WORK TO COMPLETE: Rewrite everything from the line containing "Sản phẩm tẩm bột" down to the line containing "Đồng hành cùng", changing "Xúc xích" to "Lạp xưởng" and leaving the rest of those rows as they are.

DATA FOR THE TASK:
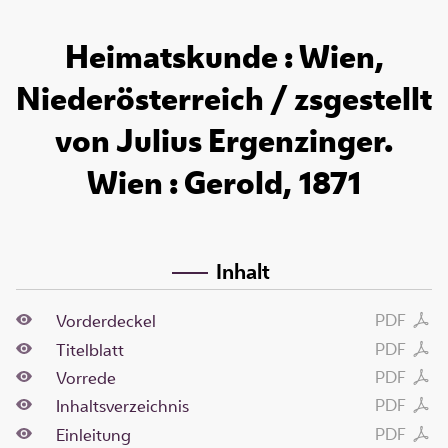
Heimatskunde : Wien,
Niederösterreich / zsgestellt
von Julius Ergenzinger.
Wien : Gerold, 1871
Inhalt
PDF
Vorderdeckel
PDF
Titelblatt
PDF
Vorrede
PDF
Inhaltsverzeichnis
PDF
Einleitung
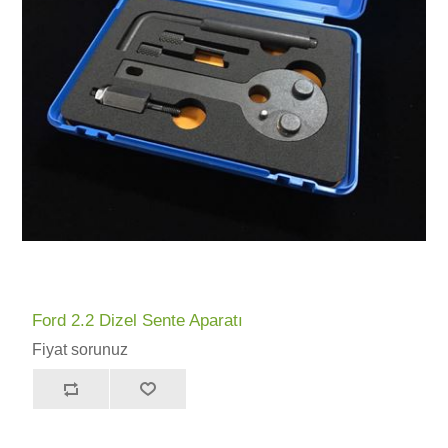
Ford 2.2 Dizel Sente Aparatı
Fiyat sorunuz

--

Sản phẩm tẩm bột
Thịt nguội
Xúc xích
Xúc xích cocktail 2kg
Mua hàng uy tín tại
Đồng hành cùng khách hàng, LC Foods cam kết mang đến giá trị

ANSWER FOR THIS EXERCISE:
Sản phẩm tẩm bột
Thịt nguội
Lạp xưởng
Lạp xưởng cocktail 2kg
Mua hàng uy tín tại
Đồng hành cùng khách hàng, LC Foods cam kết mang đến giá trị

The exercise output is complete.